WORK INSTRUCTION: Every entry below should be returned exactly as it appears, with pictures left out.

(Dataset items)
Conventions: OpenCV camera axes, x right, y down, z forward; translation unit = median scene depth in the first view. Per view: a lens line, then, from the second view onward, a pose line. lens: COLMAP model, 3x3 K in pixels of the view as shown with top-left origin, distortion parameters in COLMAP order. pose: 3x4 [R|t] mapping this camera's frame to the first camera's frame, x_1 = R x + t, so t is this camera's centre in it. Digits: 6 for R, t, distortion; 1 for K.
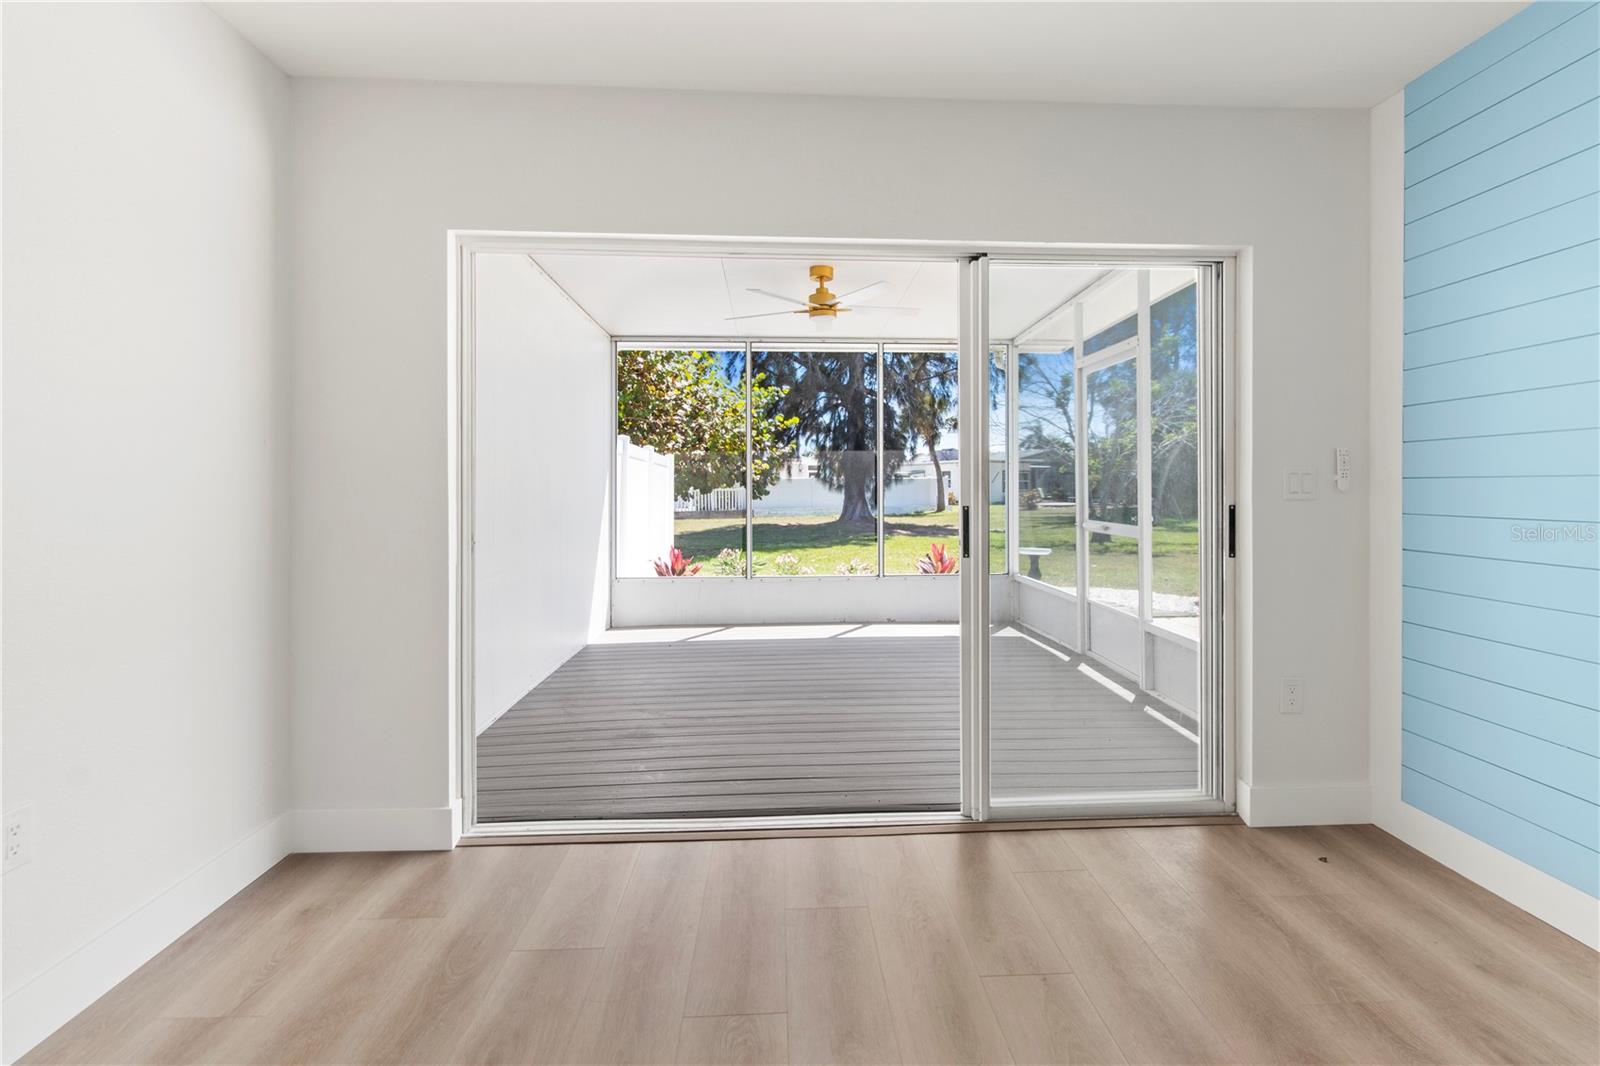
lens RADIAL K [[761.0, 0, 829.4], [0, 761.0, 485.5], [0, 0, 1]] dist [-0.000106, -0.000089]
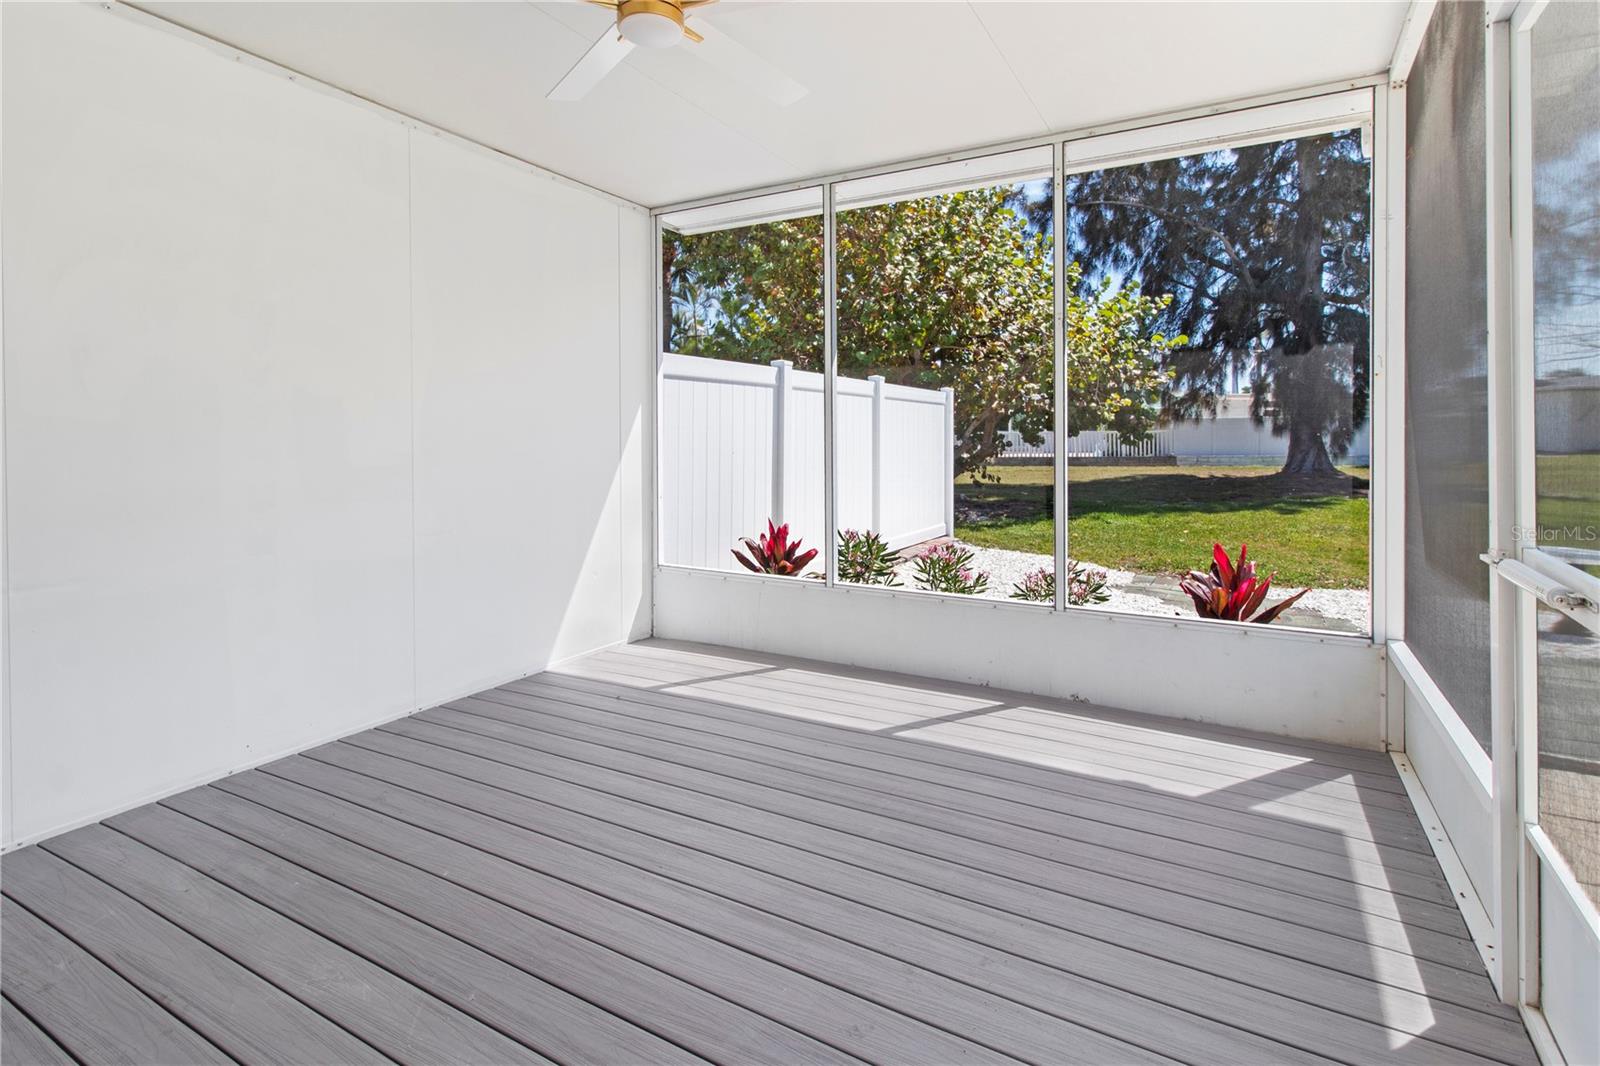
lens RADIAL K [[786.2, 0, 830.8], [0, 786.2, 442.2], [0, 0, 1]] dist [-0.003076, -0.000447]
pose [[0.846275, 0.007039, -0.532700, 0.076736], [0.003315, 0.999824, 0.018479, -0.000664], [0.532736, -0.017405, 0.846102, 0.173254]]
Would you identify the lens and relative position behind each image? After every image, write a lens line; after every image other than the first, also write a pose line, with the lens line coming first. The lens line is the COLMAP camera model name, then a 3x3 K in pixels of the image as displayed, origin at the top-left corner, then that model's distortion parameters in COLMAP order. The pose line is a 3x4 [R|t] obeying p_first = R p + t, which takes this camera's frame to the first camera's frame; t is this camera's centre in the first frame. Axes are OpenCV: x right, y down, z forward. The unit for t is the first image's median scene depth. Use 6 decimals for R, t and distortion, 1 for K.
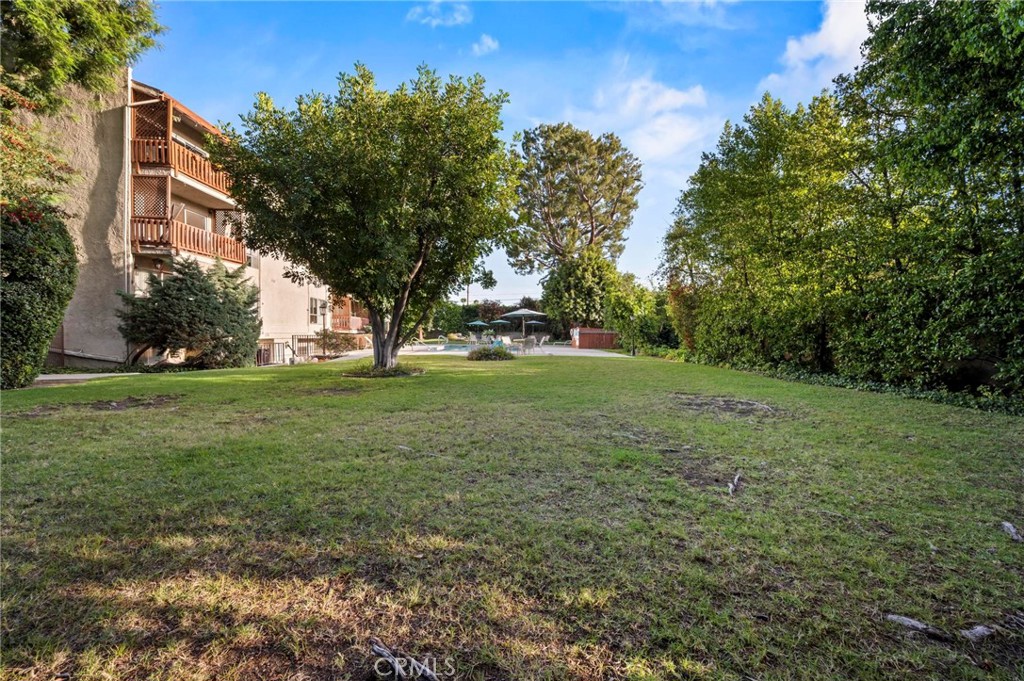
lens RADIAL K [[411.3, 0, 512.0], [0, 411.3, 340.5], [0, 0, 1]] dist [-0.002422, -0.000516]
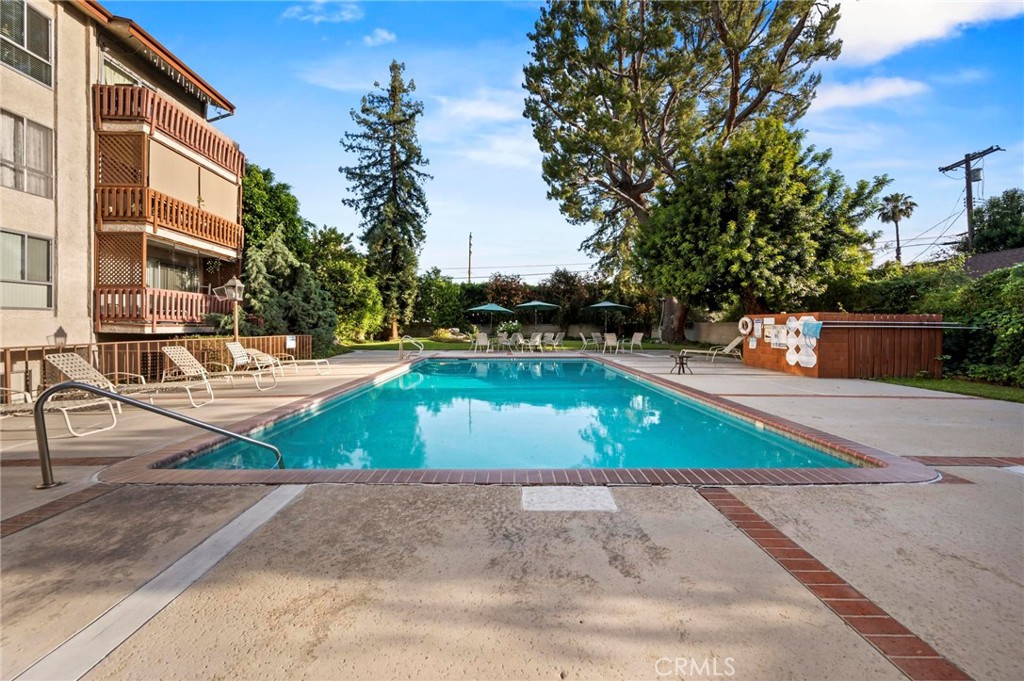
lens RADIAL K [[411.3, 0, 512.0], [0, 411.3, 340.5], [0, 0, 1]] dist [-0.002422, -0.000516]
pose [[0.999963, -0.008122, -0.002811, -0.049763], [0.008178, 0.999756, 0.020523, -0.011541], [0.002644, -0.020545, 0.999785, 0.445033]]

TASK ANSWER:
Conventions: OpenCV camera axes, x right, y down, z forward; translation unit = median scene depth in the first view. Per view: a lens line, then, from the second view onward, a pose line. lens: COLMAP model, 3x3 K in pixels of the view as shown with top-left origin, distortion parameters in COLMAP order. pose: 3x4 [R|t] mapping this camera's frame to the first camera's frame, x_1 = R x + t, so t is this camera's centre in it. Digits: 6 for R, t, distortion; 1 for K.
lens RADIAL K [[761.0, 0, 829.4], [0, 761.0, 485.5], [0, 0, 1]] dist [-0.000106, -0.000089]
lens RADIAL K [[786.2, 0, 830.8], [0, 786.2, 442.2], [0, 0, 1]] dist [-0.003076, -0.000447]
pose [[0.846275, 0.007039, -0.532700, 0.076736], [0.003315, 0.999824, 0.018479, -0.000664], [0.532736, -0.017405, 0.846102, 0.173254]]
Would you identify the lens and relative position behind each image? After every image, write a lens line; after every image other than the first, also write a pose line, with the lens line coming first. The lens line is the COLMAP camera model name, then a 3x3 K in pixels of the image as displayed, origin at the top-left corner, then that model's distortion parameters in COLMAP order. The pose line is a 3x4 [R|t] obeying p_first = R p + t, which takes this camera's frame to the first camera's frame; t is this camera's centre in the first frame. Axes are OpenCV: x right, y down, z forward. The unit for t is the first image's median scene depth. Use 6 decimals for R, t and distortion, 1 for K.
lens RADIAL K [[411.3, 0, 512.0], [0, 411.3, 340.5], [0, 0, 1]] dist [-0.002422, -0.000516]
lens RADIAL K [[411.3, 0, 512.0], [0, 411.3, 340.5], [0, 0, 1]] dist [-0.002422, -0.000516]
pose [[0.999963, -0.008122, -0.002811, -0.049763], [0.008178, 0.999756, 0.020523, -0.011541], [0.002644, -0.020545, 0.999785, 0.445033]]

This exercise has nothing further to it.